Le fameux Thorrak pouffe et je ne m'énerve pas. Je me sens même différente à me tempérer de la sorte. Est-ce parce que je possède un but ? Est-ce parce que j'ai enfin gagné les faveurs de mon Seigneur ?
— Souvenez-vous de ce nom, susurré-je, vous ne l'oublierez plus jamais. Abraax. Krixia Abraax.
Subitement, Thorrak sursaute et ses yeux s'écarquillent, peinant à maîtriser l'émotion qui le parcourt. J'en déduis que mon nom a provoqué cette réaction. Je ressens de la fierté, puisqu'il a certainement dû entendre les rumeurs de tuerie à mon propos. Mais Gareli brise mon espoir en prononçant des mots qui me marqueront pour le restant de mes jours :
— Oui, exactement, Thorrak ! Abraax, la Ravageuse que tu as poignardée sous mes ordres !
Je palis, tandis que le bras droit du Seigneur m'affronte. Si j'avais pu réfléchir convenablement, j'aurais vu la perplexité sur la mine silencieuse de Thorrak. Je ne tombe pas dans l'abysse de la rancœur et je ne coule pas dans la folie ; je repousse les eaux sombres qui menacent de m'ensevelir et de m'asphyxier, je ne quitte pas la surface et ancre mes yeux dans ceux de Gareli, le défiant de fanfaronner et de se vanter de ce meurtre. Il ne dit plus rien, mais son sourire signifie tout. Il a ordonné l'assassinat de mes parents et il en est satisfait.

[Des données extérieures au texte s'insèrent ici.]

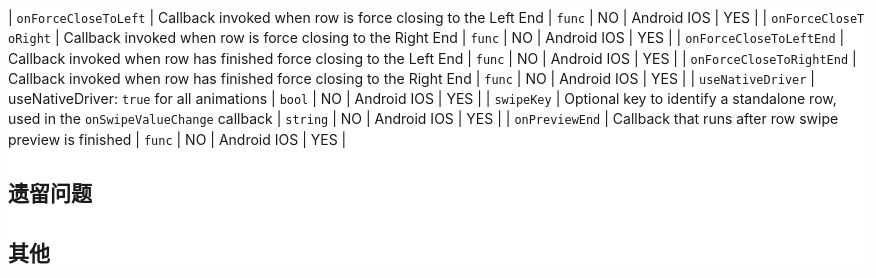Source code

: |         `onForceCloseToLeft`         |                                                                                                                                                                    Callback invoked when row is force closing to the Left End                                                                                                                                                                    |  `func`  |    NO    |  Android IOS  | YES               |
|        `onForceCloseToRight`         |                                                                                                                                                                   Callback invoked when row is force closing to the Right End                                                                                                                                                                    |  `func`  |    NO    |  Android IOS  | YES               |
|       `onForceCloseToLeftEnd`        |                                                                                                                                                               Callback invoked when row has finished force closing to the Left End                                                                                                                                                               |  `func`  |    NO    |  Android IOS  | YES               |
|       `onForceCloseToRightEnd`       |                                                                                                                                                              Callback invoked when row has finished force closing to the Right End                                                                                                                                                               |  `func`  |    NO    |  Android IOS  | YES               |
|          `useNativeDriver`           |                                                                                                                                                                            useNativeDriver: `true` for all animations                                                                                                                                                                            |  `bool`  |    NO    |  Android IOS  | YES               |
|              `swipeKey`              |                                                                                                                                                       Optional key to identify a standalone row, used in the `onSwipeValueChange` callback                                                                                                                                                       | `string` |    NO    |  Android IOS  | YES               |
|            `onPreviewEnd`            |                                                                                                                                                                      Callback that runs after row swipe preview is finished                                                                                                                                                                      |  `func`  |    NO    |  Android IOS  | YES               |

## 遗留问题

## 其他
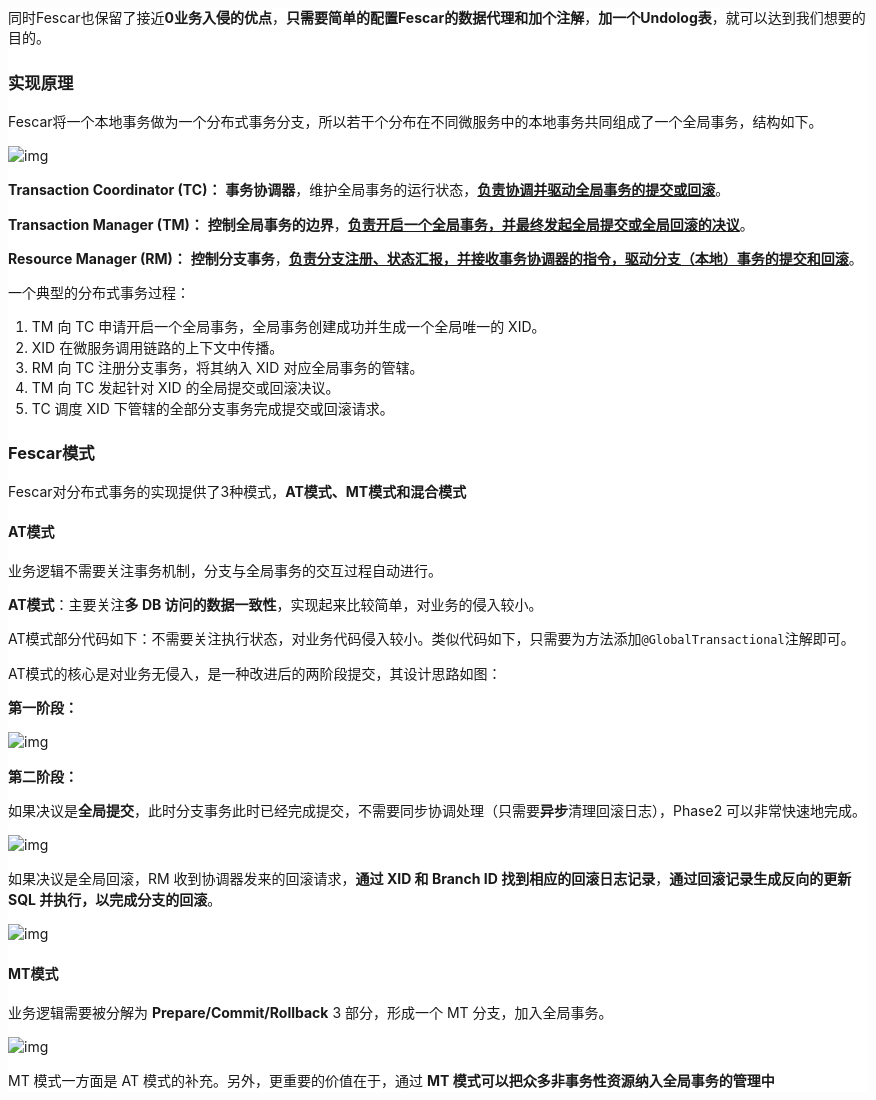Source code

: 同时Fescar也保留了接近**0业务入侵的优点**，**只需要简单的配置Fescar的数据代理和加个注解**，**加一个Undolog表**，就可以达到我们想要的目的。

### 实现原理

Fescar将一个本地事务做为一个分布式事务分支，所以若干个分布在不同微服务中的本地事务共同组成了一个全局事务，结构如下。

![img](https://cdn.jsdelivr.net/gh/Iekrwh/images/md-images/12-1.png)

**Transaction Coordinator (TC)：** **事务协调器**，维护全局事务的运行状态，**<u>负责协调并驱动全局事务的提交或回滚</u>**。

**Transaction Manager (TM)：** **控制全局事务的边界**，**<u>负责开启一个全局事务，并最终发起全局提交或全局回滚的决议</u>**。

**Resource Manager (RM)：** **控制分支事务**，**<u>负责分支注册、状态汇报，并接收事务协调器的指令，驱动分支（本地）事务的提交和回滚</u>**。

一个典型的分布式事务过程：

1. TM 向 TC 申请开启一个全局事务，全局事务创建成功并生成一个全局唯一的 XID。
2. XID 在微服务调用链路的上下文中传播。
3. RM 向 TC 注册分支事务，将其纳入 XID 对应全局事务的管辖。
4. TM 向 TC 发起针对 XID 的全局提交或回滚决议。
5. TC 调度 XID 下管辖的全部分支事务完成提交或回滚请求。

### Fescar模式

Fescar对分布式事务的实现提供了3种模式，**AT模式、MT模式和混合模式**

####  AT模式

业务逻辑不需要关注事务机制，分支与全局事务的交互过程自动进行。

**AT模式**：主要关注**多 DB 访问的数据一致性**，实现起来比较简单，对业务的侵入较小。

AT模式部分代码如下：不需要关注执行状态，对业务代码侵入较小。类似代码如下，只需要为方法添加`@GlobalTransactional`注解即可。

AT模式的核心是对业务无侵入，是一种改进后的两阶段提交，其设计思路如图：

**第一阶段：**

![img](https://cdn.jsdelivr.net/gh/Iekrwh/images/md-images/1558409540227.png)

**第二阶段：**

如果决议是**全局提交**，此时分支事务此时已经完成提交，不需要同步协调处理（只需要**异步**清理回滚日志），Phase2 可以非常快速地完成。

![img](https://cdn.jsdelivr.net/gh/Iekrwh/images/md-images/1558409853936.png)

如果决议是全局回滚，RM 收到协调器发来的回滚请求，**通过 XID 和 Branch ID 找到相应的回滚日志记录**，**通过回滚记录生成反向的更新 SQL 并执行，以完成分支的回滚**。

![img](https://cdn.jsdelivr.net/gh/Iekrwh/images/md-images/1558409898660.png)

#### MT模式

业务逻辑需要被分解为 **Prepare/Commit/Rollback** 3 部分，形成一个 MT 分支，加入全局事务。

![img](https://cdn.jsdelivr.net/gh/Iekrwh/images/md-images/12-2.png)

MT 模式一方面是 AT 模式的补充。另外，更重要的价值在于，通过 **MT 模式可以把众多非事务性资源纳入全局事务的管理中**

— Vous pouvez tous deux disposer. Toutes mes excuses Thorrak, mais tu devras supporter la présence de cette malheureuse. Je vous commande de rester ensemble cette nuit, tu sais pourquoi, et vous quitterez Draark à l'aube. Tu trouveras un dossier dans tes appartements et tu lui résumeras votre mission. Massacre-la à la moindre incartade et envoie-moi régulièrement des nouvelles de votre avancée. Ramène-la à la seconde où votre objectif sera accompli, sans détour. Ne le traite pas avec indulgence. Sache qu'elle a trahi les règles basiques de l'Institut en ne se prêtant pas au jeu de la sélection. Son sort ne m'intéressera qu'au moment où elle aura prouvé sa valeur. Autrement, fais-en ce que tu voudras.
Thorrak opine du chef, tourne les talons et s'éclipse par les énormes battants. Serrant les poings, je me force à me poster devant Gareli, me courbe et pars à mon tour. J'essaie de rattraper le bras droit sans vomir – la tension m'est intolérable. Je ne sais pas comment se dérouleront les mois à venir, je sais en revanche que ces hommes me rebutent et que je ne saurais me contrôler éternellement s'ils me malmènent de cette manière. Ai-je signé un pacte avec des démons ? Ou peut-être pire.